Presentato il punto di ascolto mobbing

Presentato il punto di ascolto mobbing

L’assessore provinciale alle Politiche attive del Lavoro, Adele Pino e il vicesindaco del Comune di Trieste, Fabiana Martini, hanno presentato oggi il Punto di ascolto mobbing che a partire da quest’anno ha sede presso gli uffici della Provincia di Trieste in via San Anastasio n. 3 (quinto piano, stanza 505).

“La Provincia già dal 2013 si è impegnata a cofinanziare l’iniziativa – ha precisato Adele Pino – per evitare il rischio che, per la riduzione delle risorse regionali, il Punto di ascolto di Trieste dovesse chiudere i battenti come era avvenuto per quello di Gorizia. Grazie a questo impegno economico, all’incremento delle risorse regionali destinate all’attività degli Sportelli oltre all’ingresso del Comune di Trieste tra i partner cofinanziatori si è riusciti a dare continuità ad un progetto la cui funzione si rende ancora più necessaria nei momenti di crisi economica e di crescita della disoccupazione a supporto di quei soggetti che nel subire un licenziamento vivono una pesante situazione di stress collegata ad un percorso di emarginazione lavorativa e sociale”.

“Credo sia fondamentale che le istituzioni garantiscano sostegno e vicinanza a situazioni di questo tipo – ha detto Fabiana Martini – che producono effetti devastanti non soltanto per la persona che le subisce ma anche per tutto il suo ambiente.
────────
**Cosa fare**
Prosegui l'articolo sul Punto di ascolto mobbing di Trieste, partendo subito dopo l'ultima frase riportata. Le righe riportate qui sotto non hanno alcun legame con l'articolo.

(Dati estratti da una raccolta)
────────
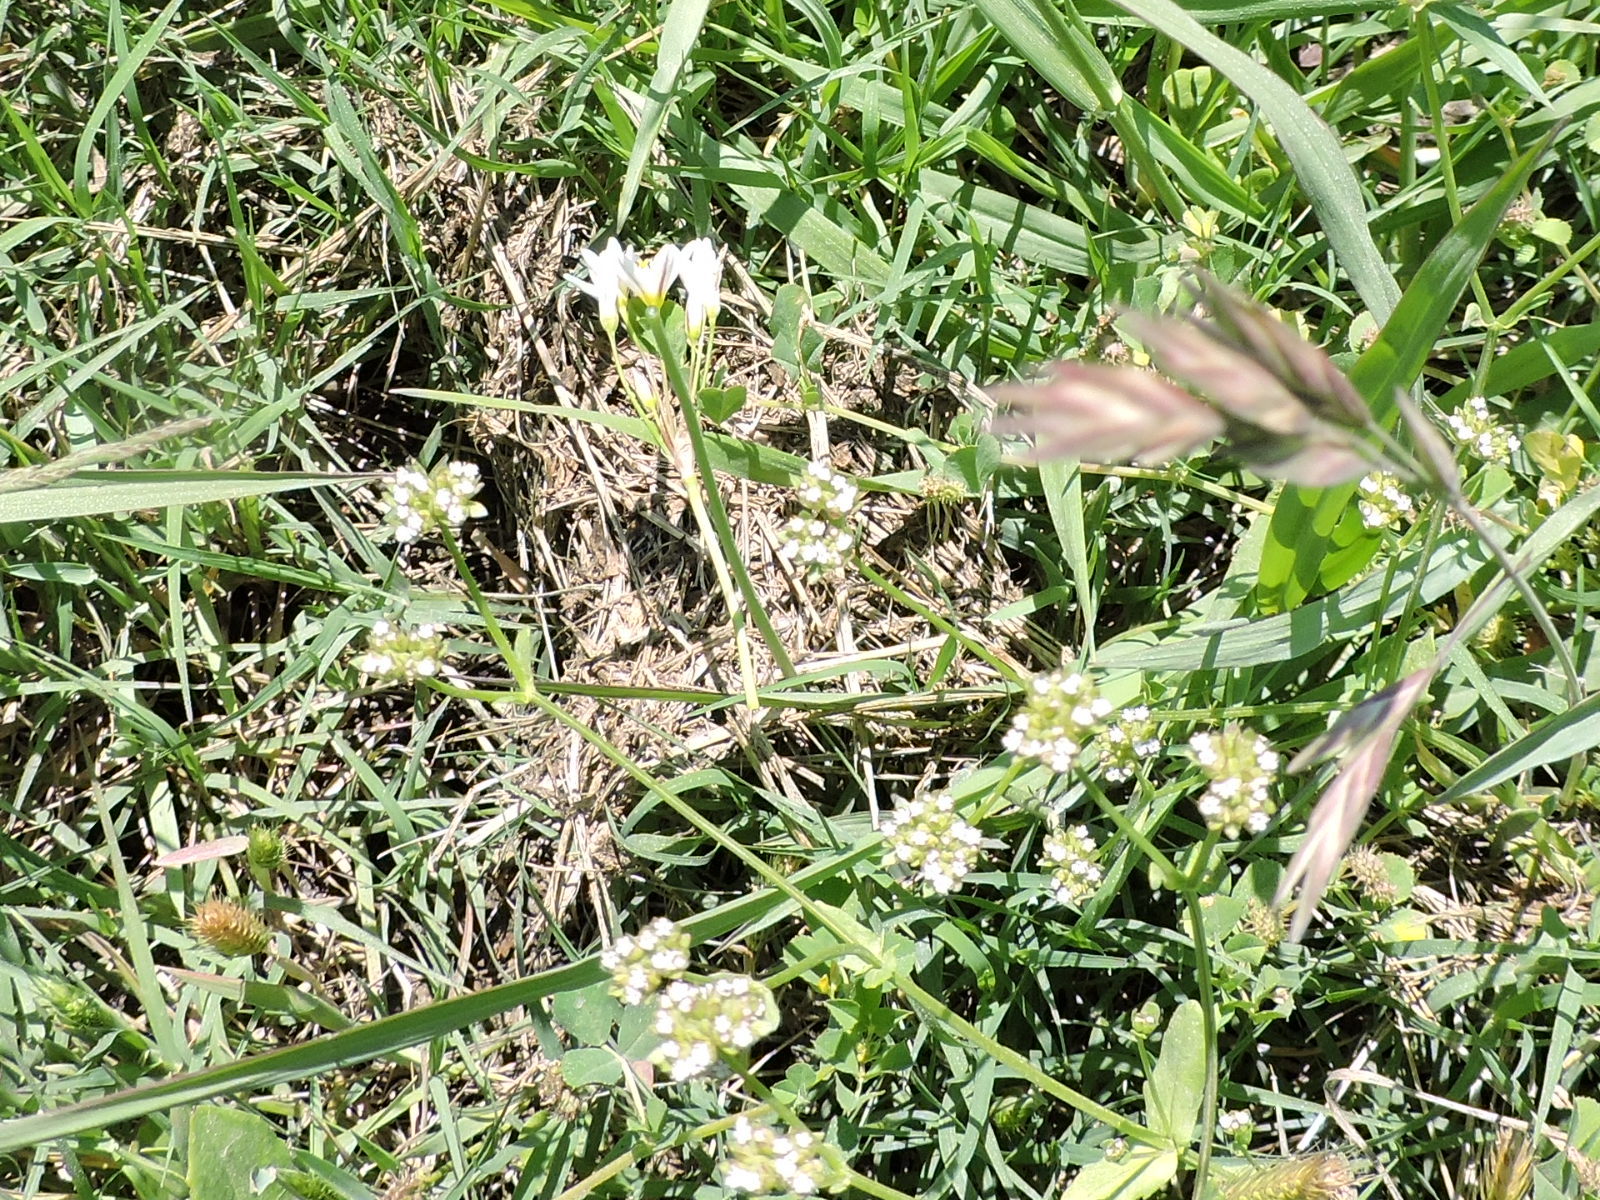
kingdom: Plantae
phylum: Tracheophyta
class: Liliopsida
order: Asparagales
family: Amaryllidaceae
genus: Nothoscordum
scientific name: Nothoscordum bivalve
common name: Crow-poison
────────
**Risposta finale**
Lo sportello diventa dunque un beneficio per tutta la comunità ed anche un invito a denunciare una condizione di isolamento, oltre che uno strumento di prevenzione di un fenomeno che ha tra l’altro altissimi costi sociali”.

Il Punto di ascolto, accreditato dalla Regione Friuli Venezia Giulia, in base alla LR 7/2005 ed ormai giunto al settimo anno di attività, effettua infatti un servizio di assistenza e sostegno, completamente gratuito rivolgendosi a tutte le lavoratrici e i lavoratori che si ritengono vittime di molestie psicofisiche nei luoghi di lavoro.

Il progetto di quest’anno, oltre al finanziamento regionale e al sostegno di Provincia e Comune, registra il coinvolgimento di un nutrito numero di partners, tra i quali i Comuni del territorio, le sigle sindacali CCdL UIL, CGIL e CISL, il GOAP, l’ufficio della Consigliera di Parità e l’associazione UNITI.

Il Punto di ascolto si avvale di un team di specialisti che accompagna la persona in tutte le fasi del processo di sostegno, con indicazioni sugli strumenti a disposizione per poter agire nei confronti del vessatore.

Dal 2007 ad oggi sono stati accolti e ascoltati oltre 700 tra lavoratrici e lavoratori. Sulla base di tale casistica è stato possibile accertare che i settori economici più a rischio di tale fenomeno sono stati: industria, educazione, sanità e pubblica amministrazione. Per quanto attiene alle differenze di genere, nel primo triennio di attività del Punto di ascolto (2007-2009) si è registrata una prevalenza delle molestie nei confronti delle lavoratrici. Negli anni successivi, tuttavia, tale squilibrio è andato progressivamente livellandosi sino ad arrivare ad un odierno equilibrio. L’età media dell’utenza si attesta intorno ai 40 anni, con un tasso di scolarità medio alto. Tra tutti i casi segnalati, quelli dai quali sono emerse vere e proprie forme di mobbing ammontano al 12%, mentre tutti gli altri casi afferiscono ad altre forme di disagio (straining, stress lavoro correlato, burn out).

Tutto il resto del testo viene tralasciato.